The Villains Have Connections Outside Spider-Man

venom-spectacular-spider-man-sony
Sony Pictures Television

One of the best elements of The Spectacular Spider-Man is its villains, and how the show introduces them even before they become super villains. The first episode sees Spider-Man apprehend petty criminals Flint Marko and Alex O'Hirn, and the two will show up again before eventually being recruited to undergo experiments transforming them into Sandman and Rhino respectively. Quentin Beck appears as a henchman of The Chameleon before suiting up as Mysterio. Eddie Brock has an entire season-long arc to become a villain as he originally is introduced as a close friend of Peter Parker but as the season goes on and Peter's actions as Spider-Man drive a wedge between him and Eddie become Eddie eventually becomes the villain Venom.

The various villains are not only battling Spider-Man but themselves, as The Green Goblin aims to become the new crime boss threatening the current Big Man of Crime Andrew Lincoln aka Tombstone. Tombstone is unaware that the Green Goblin is in fact Norman Osborn, who was a former partner of Tombstone to create villains like Sandman and Rhino. Meanwhile, Tombstone is caught in a conflict with criminals like Silvermane and Doctor Octopus (a former Oscorp scientist who took part in the creation of many of the villains). Meanwhile, the villain the Vulture, who takes up the role as Doc Ock's right-hand man, has a personal vendetta against Norman Osborn not knowing he is the powerful villain The Green Goblin.
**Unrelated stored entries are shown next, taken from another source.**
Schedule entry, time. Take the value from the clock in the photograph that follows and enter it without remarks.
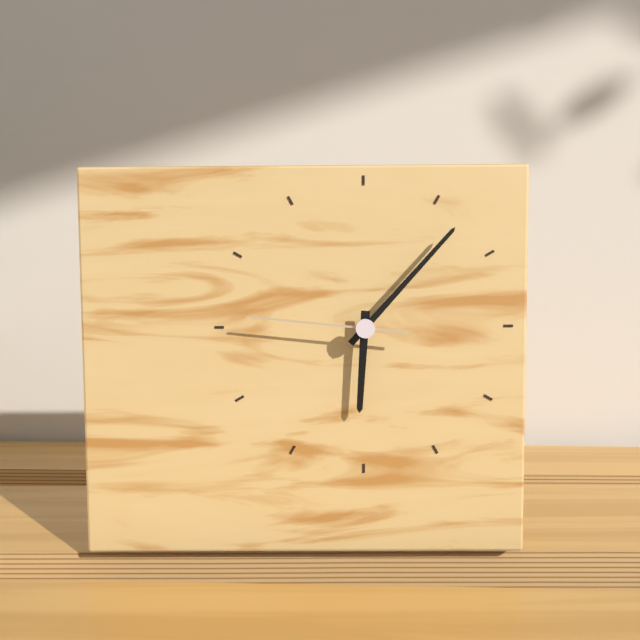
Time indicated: 6:07:46
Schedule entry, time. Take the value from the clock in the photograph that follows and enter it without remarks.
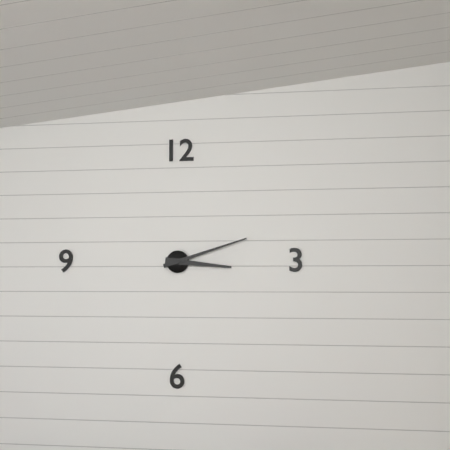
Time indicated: 3:12
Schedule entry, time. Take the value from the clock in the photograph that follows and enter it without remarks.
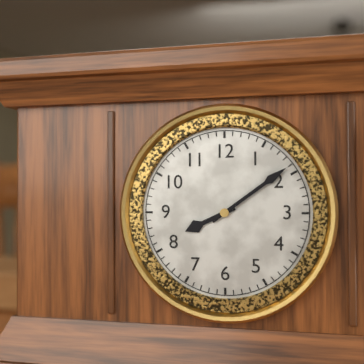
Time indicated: 8:09
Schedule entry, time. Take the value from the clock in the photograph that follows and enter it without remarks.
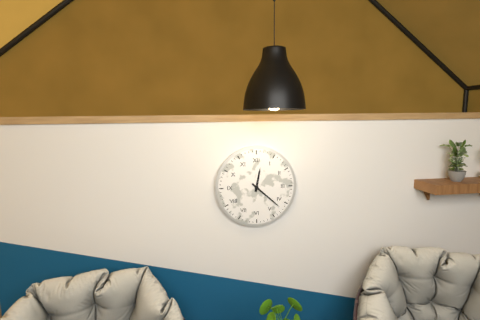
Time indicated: 12:22
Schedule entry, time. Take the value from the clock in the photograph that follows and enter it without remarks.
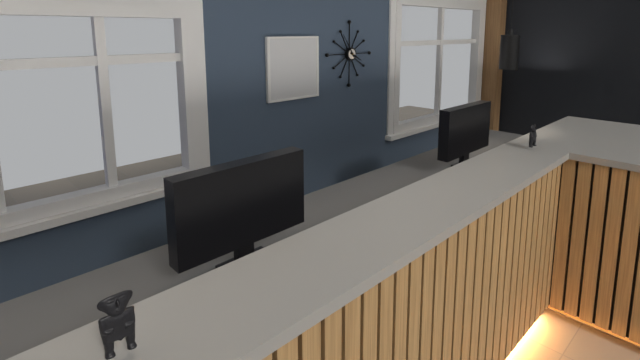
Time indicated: 3:54
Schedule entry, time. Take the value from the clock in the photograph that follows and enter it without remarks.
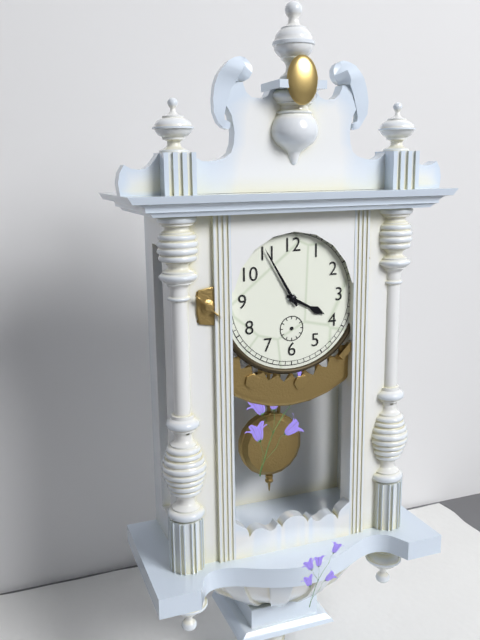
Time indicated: 3:55
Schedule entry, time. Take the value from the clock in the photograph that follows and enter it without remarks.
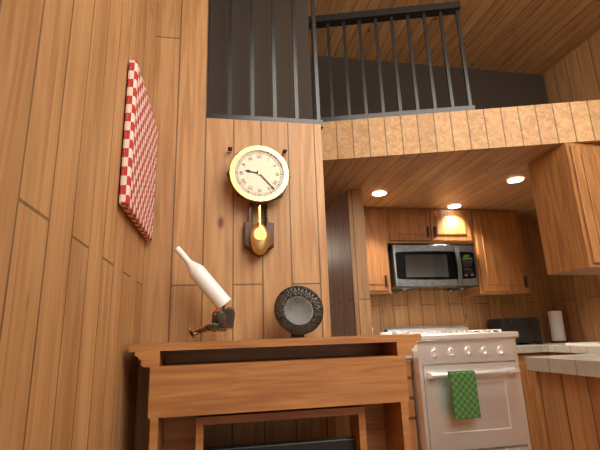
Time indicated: 9:23
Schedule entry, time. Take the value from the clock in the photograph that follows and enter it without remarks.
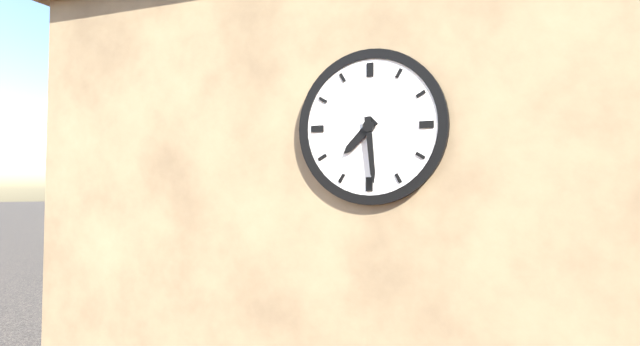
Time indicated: 7:29
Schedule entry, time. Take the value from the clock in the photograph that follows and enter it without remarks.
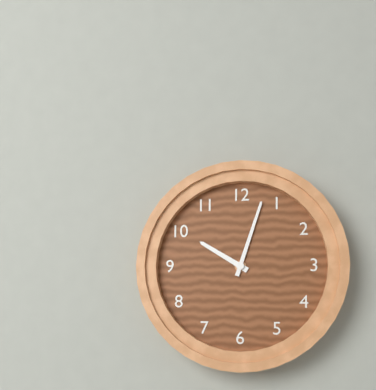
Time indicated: 10:03
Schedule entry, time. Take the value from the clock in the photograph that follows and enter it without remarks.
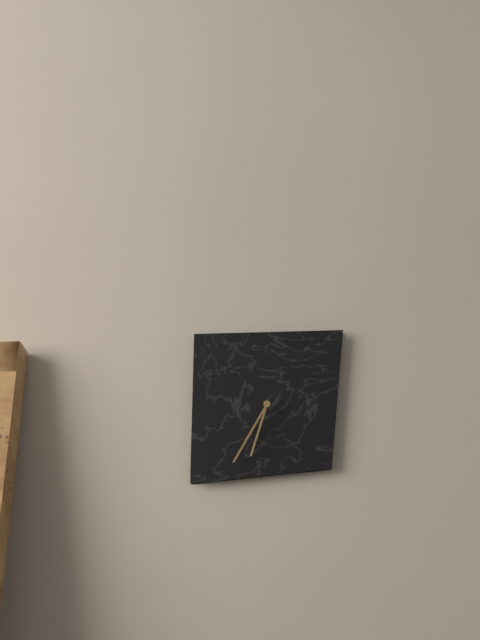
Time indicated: 6:35
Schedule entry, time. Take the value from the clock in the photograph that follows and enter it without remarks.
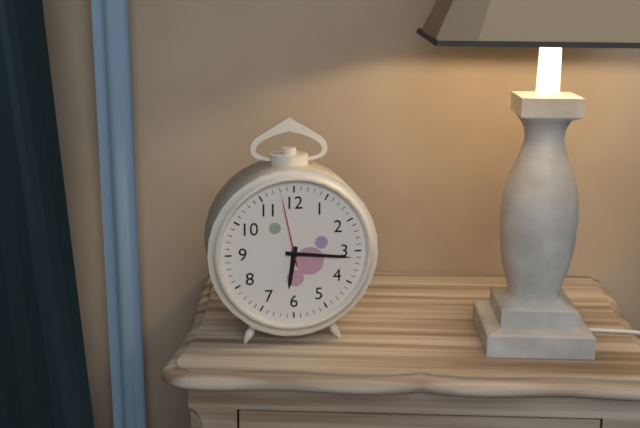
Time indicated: 6:16:58
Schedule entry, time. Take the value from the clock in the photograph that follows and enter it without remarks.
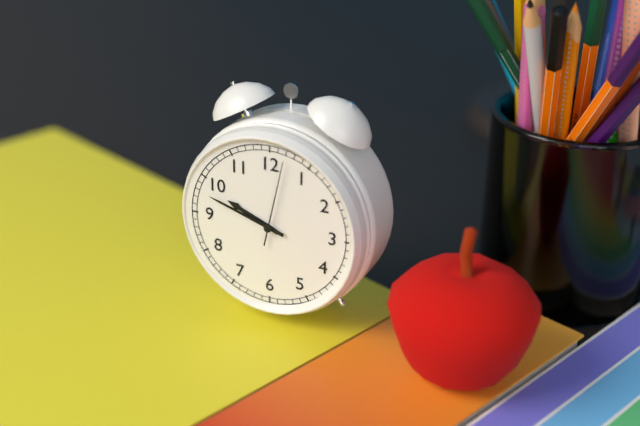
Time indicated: 9:48:02
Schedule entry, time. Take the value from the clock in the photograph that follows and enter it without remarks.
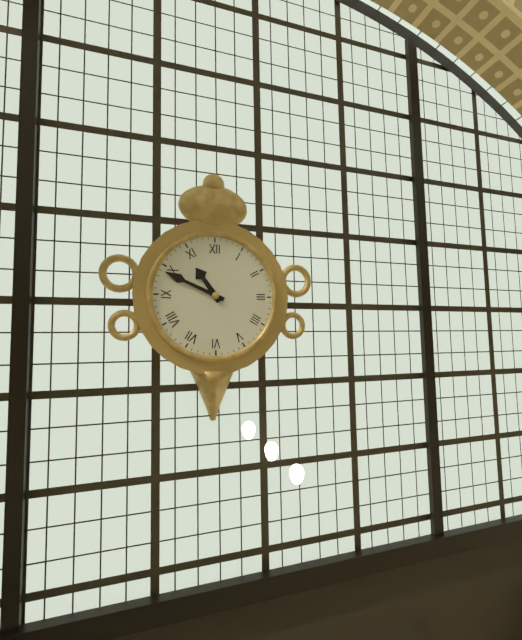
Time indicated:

The villains being introduced before they become iconic Spider-Man villains, combined with the interpersonal conflicts among all of them, makes the world of the series feel fully lived in with a sense of history and realized in a way that no other adaptation before or since has been able to achieve. Spider-Man has one of the greatest line-up of villains and supporting characters ever, and The Spectacular Spider-Man realized them at their best.